2011-08-21
The conflict between caching and tracking on the web
The web user privacy story of the recent past has been the news
about web tracking companies that are using ETag
and Last-Modified
headers to covertly track users. In the process of thinking about
the issue and writing yesterday's entry,
I've come to the probably unsurprising conclusion that there is a
fundamental conflict between browser caching and avoiding tracking.
The attacks on ETag
and Last-Modified
are the tip of an iceberg.
Both of these headers are quite convenient for tracking because the
browser will directly store them and report them back to the server,
which means that you can encode a value into them and then recover it
later. But cache state itself is also stored information, and the very
nature of caching means that the browser has to report the information
back to the server if the cache is going to do any good.

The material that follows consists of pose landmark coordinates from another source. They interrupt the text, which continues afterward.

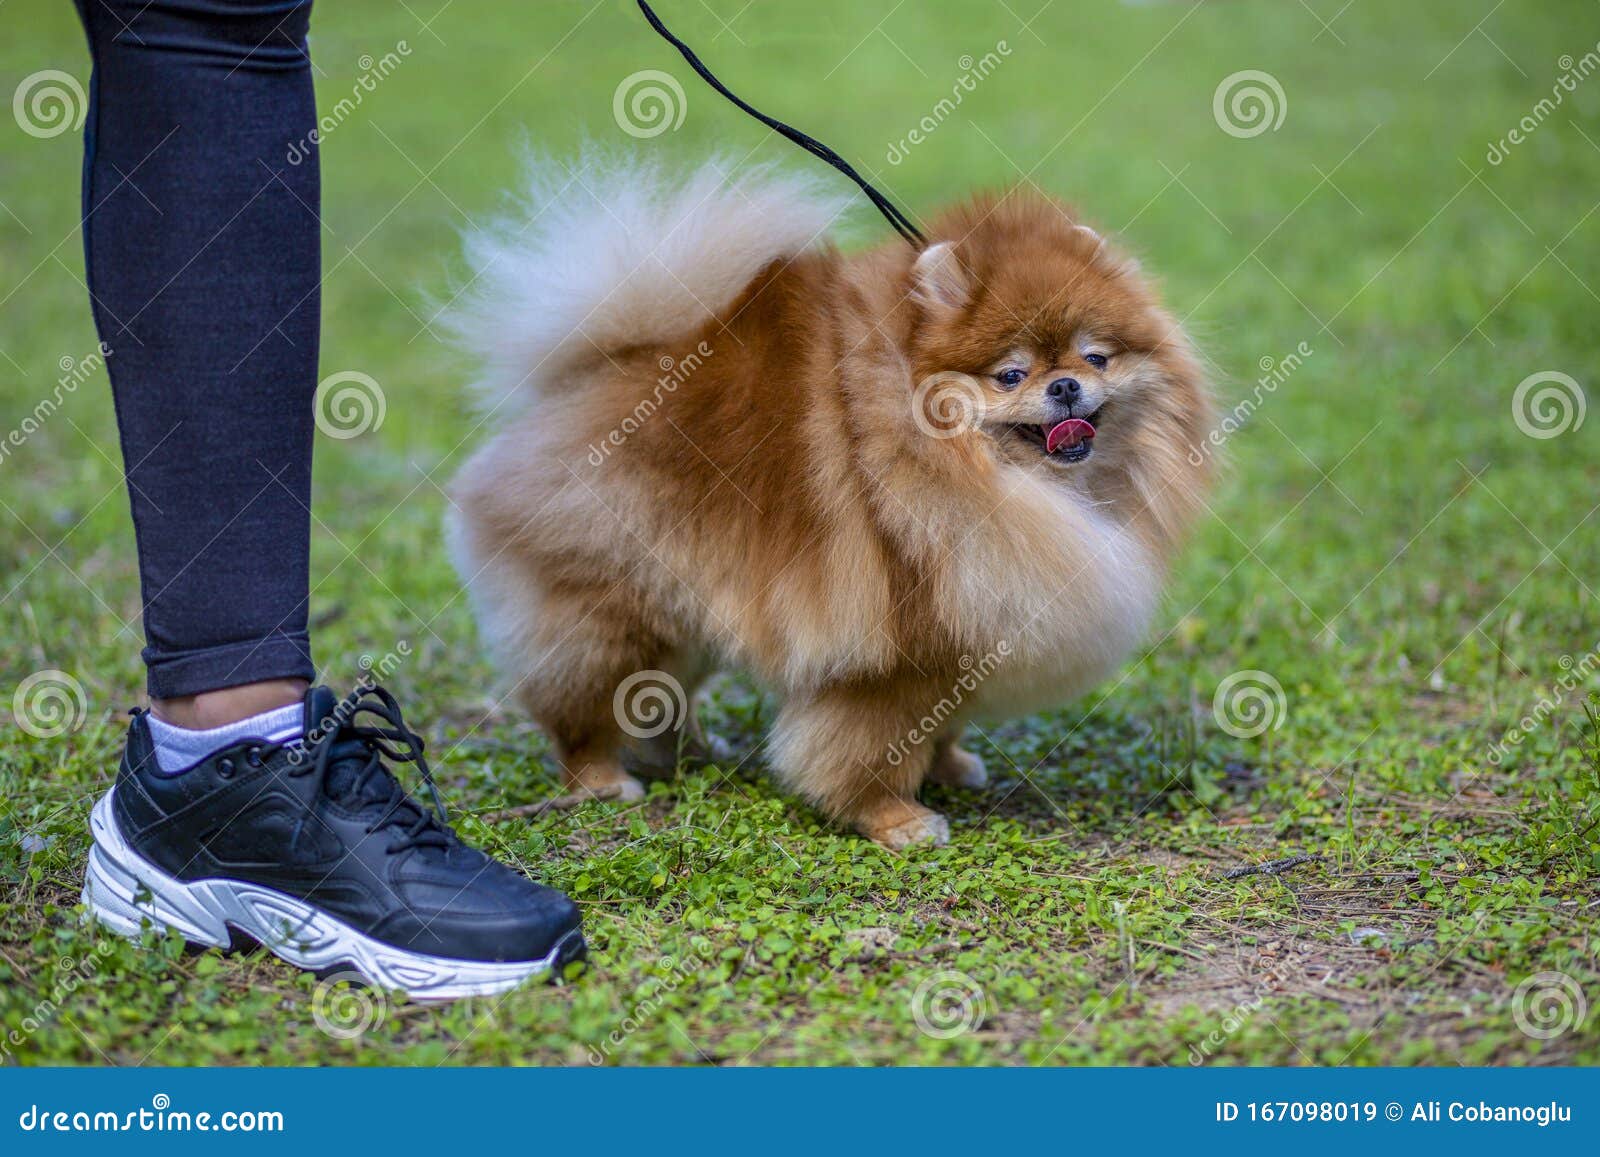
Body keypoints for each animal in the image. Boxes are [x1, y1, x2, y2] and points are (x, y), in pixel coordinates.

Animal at [444, 156, 1216, 851]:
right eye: (1010, 375)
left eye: (1096, 358)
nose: (1064, 386)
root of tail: (597, 371)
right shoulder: (899, 650)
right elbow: (875, 745)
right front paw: (897, 819)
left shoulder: (972, 620)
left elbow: (943, 723)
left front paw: (951, 765)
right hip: (611, 605)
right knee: (585, 698)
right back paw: (603, 778)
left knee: (660, 692)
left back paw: (691, 753)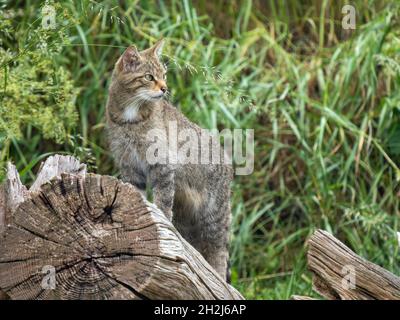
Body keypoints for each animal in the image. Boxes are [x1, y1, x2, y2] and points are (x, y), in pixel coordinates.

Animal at [104, 39, 233, 280]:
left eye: (163, 75)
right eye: (149, 77)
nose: (164, 88)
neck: (130, 118)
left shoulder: (161, 163)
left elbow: (163, 199)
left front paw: (161, 217)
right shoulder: (129, 164)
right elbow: (137, 192)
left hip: (214, 217)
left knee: (219, 253)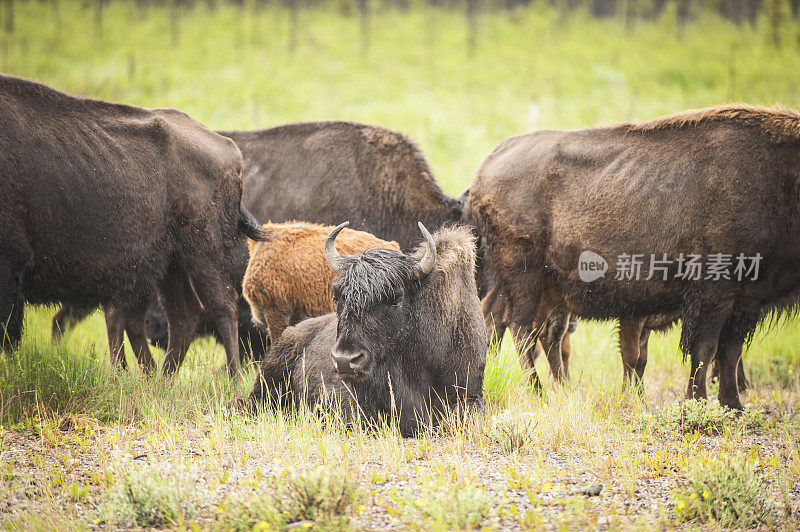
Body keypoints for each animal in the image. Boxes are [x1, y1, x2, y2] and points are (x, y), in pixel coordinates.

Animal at [0, 72, 268, 376]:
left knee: (221, 305)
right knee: (184, 314)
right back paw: (162, 378)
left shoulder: (11, 267)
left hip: (202, 252)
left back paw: (231, 377)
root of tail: (229, 148)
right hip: (170, 265)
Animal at [468, 106, 800, 410]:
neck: (781, 176)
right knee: (521, 328)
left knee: (506, 323)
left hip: (531, 286)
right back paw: (538, 393)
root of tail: (484, 168)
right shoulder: (713, 292)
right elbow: (704, 350)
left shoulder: (746, 301)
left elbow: (730, 352)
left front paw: (733, 406)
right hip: (525, 276)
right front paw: (696, 403)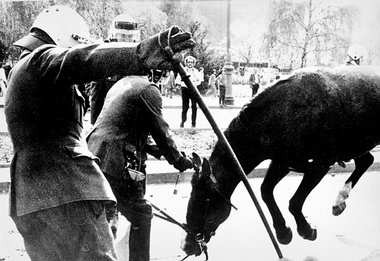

This leads directly to the conflict: the more effective the browser cache is, the easier it is to use the browser cache contents to track you. Conversely, all of the methods of making this tracking harder have the necessary effect of making your browser cache less effective. To make yourself completely untrackable, in theory you need to have no browser cache.
(In practice I think that what you really need to do is inject enough noise into the tracking process that it can't reliably tell people apart. However this rapidly gets into an arms race between the two sides, with the tracking side storing and reading back more and more redundant information in order to defeat noise-injection things like browsers that drop random entries from their cache.)
Thus I'm very doubtful that technical countermeasures in browsers can defeat this sort of 'undeletable' tracking; the only technical countermeasure that I see being fully effective is to have no long-lived cache at all. This is only viable in some environments, so I don't expect browsers to make it a default.
(This doesn't mean that we're doomed; it means that we have to use non-technical solutions to the problem, like publicity, shaming, and so on.)
(I doubt that this is new to web privacy people.)